[Saved entries]

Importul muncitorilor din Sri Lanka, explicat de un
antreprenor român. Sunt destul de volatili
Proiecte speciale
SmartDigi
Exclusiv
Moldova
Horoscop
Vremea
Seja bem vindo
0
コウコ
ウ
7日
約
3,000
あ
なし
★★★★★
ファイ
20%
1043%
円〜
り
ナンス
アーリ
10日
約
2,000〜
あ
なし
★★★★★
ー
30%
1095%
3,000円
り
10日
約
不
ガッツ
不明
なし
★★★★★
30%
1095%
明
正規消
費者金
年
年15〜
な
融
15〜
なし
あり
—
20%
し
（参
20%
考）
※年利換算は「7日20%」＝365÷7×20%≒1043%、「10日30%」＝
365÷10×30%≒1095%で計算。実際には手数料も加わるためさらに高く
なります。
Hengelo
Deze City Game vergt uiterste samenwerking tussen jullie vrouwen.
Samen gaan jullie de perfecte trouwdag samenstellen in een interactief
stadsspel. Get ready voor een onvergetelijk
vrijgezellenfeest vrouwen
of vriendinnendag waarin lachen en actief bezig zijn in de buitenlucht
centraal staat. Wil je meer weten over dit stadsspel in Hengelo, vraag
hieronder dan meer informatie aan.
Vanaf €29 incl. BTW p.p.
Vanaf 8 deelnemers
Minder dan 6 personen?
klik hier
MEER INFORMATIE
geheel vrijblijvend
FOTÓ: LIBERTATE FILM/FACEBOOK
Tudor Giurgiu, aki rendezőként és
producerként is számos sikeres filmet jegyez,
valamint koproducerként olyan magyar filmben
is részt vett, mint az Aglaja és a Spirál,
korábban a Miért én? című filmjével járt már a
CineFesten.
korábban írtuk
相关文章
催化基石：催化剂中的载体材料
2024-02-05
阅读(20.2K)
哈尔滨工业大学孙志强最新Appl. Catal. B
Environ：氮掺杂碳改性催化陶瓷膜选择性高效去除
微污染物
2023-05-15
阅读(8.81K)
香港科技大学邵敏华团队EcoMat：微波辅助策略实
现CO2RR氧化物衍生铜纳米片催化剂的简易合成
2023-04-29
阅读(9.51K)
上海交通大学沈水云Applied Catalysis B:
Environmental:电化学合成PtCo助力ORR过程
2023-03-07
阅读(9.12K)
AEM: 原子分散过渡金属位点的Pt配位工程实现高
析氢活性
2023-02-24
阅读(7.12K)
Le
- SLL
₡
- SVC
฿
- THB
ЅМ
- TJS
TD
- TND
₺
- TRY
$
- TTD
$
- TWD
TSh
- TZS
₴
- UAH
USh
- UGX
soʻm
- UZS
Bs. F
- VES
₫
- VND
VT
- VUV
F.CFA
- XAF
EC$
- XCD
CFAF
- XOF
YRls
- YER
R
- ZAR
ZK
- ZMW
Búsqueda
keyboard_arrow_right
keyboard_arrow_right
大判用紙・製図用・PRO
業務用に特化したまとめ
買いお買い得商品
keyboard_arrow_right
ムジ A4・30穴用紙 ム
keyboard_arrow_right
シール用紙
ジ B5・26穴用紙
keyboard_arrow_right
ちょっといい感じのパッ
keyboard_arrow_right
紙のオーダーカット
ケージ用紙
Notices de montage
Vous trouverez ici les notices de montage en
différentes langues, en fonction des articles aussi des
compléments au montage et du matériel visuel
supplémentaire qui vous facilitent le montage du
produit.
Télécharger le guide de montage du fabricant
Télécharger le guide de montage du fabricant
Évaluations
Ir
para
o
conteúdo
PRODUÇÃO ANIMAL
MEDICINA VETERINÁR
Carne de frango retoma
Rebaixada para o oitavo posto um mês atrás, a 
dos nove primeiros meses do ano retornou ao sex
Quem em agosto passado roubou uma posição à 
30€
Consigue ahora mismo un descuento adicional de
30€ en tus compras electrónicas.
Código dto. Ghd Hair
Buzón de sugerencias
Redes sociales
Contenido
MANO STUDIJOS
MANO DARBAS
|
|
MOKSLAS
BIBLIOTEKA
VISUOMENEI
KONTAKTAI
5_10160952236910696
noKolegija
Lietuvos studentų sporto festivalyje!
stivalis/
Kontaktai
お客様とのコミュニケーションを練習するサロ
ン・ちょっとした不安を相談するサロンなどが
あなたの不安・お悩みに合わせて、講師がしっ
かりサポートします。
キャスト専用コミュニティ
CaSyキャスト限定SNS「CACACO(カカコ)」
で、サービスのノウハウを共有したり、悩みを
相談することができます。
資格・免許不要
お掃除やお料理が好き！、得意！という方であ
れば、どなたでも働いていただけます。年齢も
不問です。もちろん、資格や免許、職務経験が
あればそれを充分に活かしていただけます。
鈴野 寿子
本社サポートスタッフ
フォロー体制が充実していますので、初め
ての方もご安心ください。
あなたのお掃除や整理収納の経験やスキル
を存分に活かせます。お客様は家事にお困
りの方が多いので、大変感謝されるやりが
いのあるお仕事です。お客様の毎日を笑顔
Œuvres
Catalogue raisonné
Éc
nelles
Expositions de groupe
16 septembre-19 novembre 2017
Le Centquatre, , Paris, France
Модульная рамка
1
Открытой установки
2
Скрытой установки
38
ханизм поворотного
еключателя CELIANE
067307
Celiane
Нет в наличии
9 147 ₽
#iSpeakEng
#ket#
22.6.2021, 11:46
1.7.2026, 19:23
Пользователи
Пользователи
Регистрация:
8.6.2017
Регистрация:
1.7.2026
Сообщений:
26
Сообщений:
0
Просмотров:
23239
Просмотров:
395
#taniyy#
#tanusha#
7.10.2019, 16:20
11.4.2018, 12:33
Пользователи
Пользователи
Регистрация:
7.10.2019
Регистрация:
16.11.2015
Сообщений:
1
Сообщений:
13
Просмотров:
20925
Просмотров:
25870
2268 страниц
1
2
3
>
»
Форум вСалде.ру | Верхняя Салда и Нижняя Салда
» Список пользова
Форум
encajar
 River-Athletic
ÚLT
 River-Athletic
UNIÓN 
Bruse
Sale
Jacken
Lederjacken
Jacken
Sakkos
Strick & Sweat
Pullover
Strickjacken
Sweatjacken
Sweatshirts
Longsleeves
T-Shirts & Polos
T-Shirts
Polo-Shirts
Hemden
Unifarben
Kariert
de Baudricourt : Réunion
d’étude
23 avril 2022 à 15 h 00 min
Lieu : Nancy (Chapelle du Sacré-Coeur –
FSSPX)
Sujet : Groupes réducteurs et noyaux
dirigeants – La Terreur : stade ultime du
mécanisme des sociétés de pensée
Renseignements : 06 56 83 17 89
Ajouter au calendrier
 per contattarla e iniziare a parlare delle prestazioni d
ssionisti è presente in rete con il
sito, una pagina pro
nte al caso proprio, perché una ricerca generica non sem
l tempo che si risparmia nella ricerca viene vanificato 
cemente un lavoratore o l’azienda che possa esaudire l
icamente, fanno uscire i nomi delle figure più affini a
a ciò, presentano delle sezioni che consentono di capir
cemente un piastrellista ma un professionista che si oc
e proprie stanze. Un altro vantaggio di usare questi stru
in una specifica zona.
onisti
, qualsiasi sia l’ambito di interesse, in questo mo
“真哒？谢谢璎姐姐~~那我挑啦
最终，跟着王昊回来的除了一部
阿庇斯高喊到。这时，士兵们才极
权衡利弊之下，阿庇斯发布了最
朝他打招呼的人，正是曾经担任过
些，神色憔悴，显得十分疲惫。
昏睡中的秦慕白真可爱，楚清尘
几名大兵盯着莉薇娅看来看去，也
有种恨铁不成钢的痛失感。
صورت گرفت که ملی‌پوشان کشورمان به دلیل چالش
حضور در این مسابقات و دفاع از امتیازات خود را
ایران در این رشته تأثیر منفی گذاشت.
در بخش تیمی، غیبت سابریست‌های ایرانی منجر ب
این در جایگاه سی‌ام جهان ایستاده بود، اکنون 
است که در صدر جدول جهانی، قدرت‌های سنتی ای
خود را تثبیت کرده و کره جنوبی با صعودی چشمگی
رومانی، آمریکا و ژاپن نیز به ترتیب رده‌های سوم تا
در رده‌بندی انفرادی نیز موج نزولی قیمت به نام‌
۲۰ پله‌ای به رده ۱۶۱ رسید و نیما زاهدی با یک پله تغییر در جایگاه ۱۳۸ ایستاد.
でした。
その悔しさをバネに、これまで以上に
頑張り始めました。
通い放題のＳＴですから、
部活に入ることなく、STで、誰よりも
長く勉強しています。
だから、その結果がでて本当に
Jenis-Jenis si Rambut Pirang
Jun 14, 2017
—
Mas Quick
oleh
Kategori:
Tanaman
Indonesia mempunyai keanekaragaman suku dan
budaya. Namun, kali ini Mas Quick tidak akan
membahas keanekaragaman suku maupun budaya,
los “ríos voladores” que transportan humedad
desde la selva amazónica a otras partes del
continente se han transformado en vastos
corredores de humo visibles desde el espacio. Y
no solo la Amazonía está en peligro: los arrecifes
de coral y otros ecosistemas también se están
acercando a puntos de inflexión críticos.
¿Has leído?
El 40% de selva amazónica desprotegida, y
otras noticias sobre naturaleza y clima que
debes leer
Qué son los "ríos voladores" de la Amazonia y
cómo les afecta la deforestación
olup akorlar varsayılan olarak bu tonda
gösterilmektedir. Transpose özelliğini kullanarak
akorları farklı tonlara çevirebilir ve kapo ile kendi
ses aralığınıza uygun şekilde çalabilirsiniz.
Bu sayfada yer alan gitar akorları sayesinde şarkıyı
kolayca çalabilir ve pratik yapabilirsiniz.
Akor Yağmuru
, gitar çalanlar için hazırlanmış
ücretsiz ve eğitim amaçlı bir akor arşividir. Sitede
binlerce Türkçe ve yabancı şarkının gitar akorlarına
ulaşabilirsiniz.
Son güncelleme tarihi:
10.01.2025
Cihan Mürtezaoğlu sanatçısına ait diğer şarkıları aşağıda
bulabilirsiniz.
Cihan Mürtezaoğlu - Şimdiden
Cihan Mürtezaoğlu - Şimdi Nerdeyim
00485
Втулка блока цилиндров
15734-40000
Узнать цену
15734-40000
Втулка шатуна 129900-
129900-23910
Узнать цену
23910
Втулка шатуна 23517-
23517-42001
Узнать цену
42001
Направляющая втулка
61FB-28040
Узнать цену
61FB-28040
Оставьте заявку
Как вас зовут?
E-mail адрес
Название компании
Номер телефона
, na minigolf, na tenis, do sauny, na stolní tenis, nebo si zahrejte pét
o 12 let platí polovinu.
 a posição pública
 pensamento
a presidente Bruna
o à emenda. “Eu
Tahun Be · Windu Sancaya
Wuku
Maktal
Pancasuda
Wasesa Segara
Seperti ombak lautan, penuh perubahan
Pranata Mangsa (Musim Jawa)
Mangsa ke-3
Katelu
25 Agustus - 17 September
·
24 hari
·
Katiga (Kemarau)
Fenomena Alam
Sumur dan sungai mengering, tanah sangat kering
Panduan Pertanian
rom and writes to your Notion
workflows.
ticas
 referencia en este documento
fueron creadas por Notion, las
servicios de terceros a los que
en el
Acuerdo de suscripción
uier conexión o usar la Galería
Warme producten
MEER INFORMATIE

■ Task objective
Format everything from the start of the items down to and including the line that contains "FOTÓ: LIBERTATE FILM/FACEBOOK" as a Markdown table with the columns Row and Line text, numbering each line and leaving out blank lines.

■ Task response
| Row | Line text |
|---|---|
| 1 | Importul muncitorilor din Sri Lanka, explicat de un |
| 2 | antreprenor român. Sunt destul de volatili |
| 3 | Proiecte speciale |
| 4 | SmartDigi |
| 5 | Exclusiv |
| 6 | Moldova |
| 7 | Horoscop |
| 8 | Vremea |
| 9 | Seja bem vindo |
| 10 | 0 |
| 11 | コウコ |
| 12 | ウ |
| 13 | 7日 |
| 14 | 約 |
| 15 | 3,000 |
| 16 | あ |
| 17 | なし |
| 18 | ★★★★★ |
| 19 | ファイ |
| 20 | 20% |
| 21 | 1043% |
| 22 | 円〜 |
| 23 | り |
| 24 | ナンス |
| 25 | アーリ |
| 26 | 10日 |
| 27 | 約 |
| 28 | 2,000〜 |
| 29 | あ |
| 30 | なし |
| 31 | ★★★★★ |
| 32 | ー |
| 33 | 30% |
| 34 | 1095% |
| 35 | 3,000円 |
| 36 | り |
| 37 | 10日 |
| 38 | 約 |
| 39 | 不 |
| 40 | ガッツ |
| 41 | 不明 |
| 42 | なし |
| 43 | ★★★★★ |
| 44 | 30% |
| 45 | 1095% |
| 46 | 明 |
| 47 | 正規消 |
| 48 | 費者金 |
| 49 | 年 |
| 50 | 年15〜 |
| 51 | な |
| 52 | 融 |
| 53 | 15〜 |
| 54 | なし |
| 55 | あり |
| 56 | — |
| 57 | 20% |
| 58 | し |
| 59 | （参 |
| 60 | 20% |
| 61 | 考） |
| 62 | ※年利換算は「7日20%」＝365÷7×20%≒1043%、「10日30%」＝ |
| 63 | 365÷10×30%≒1095%で計算。実際には手数料も加わるためさらに高く |
| 64 | なります。 |
| 65 | Hengelo |
| 66 | Deze City Game vergt uiterste samenwerking tussen jullie vrouwen. |
| 67 | Samen gaan jullie de perfecte trouwdag samenstellen in een interactief |
| 68 | stadsspel. Get ready voor een onvergetelijk |
| 69 | vrijgezellenfeest vrouwen |
| 70 | of vriendinnendag waarin lachen en actief bezig zijn in de buitenlucht |
| 71 | centraal staat. Wil je meer weten over dit stadsspel in Hengelo, vraag |
| 72 | hieronder dan meer informatie aan. |
| 73 | Vanaf €29 incl. BTW p.p. |
| 74 | Vanaf 8 deelnemers |
| 75 | Minder dan 6 personen? |
| 76 | klik hier |
| 77 | MEER INFORMATIE |
| 78 | geheel vrijblijvend |
| 79 | FOTÓ: LIBERTATE FILM/FACEBOOK |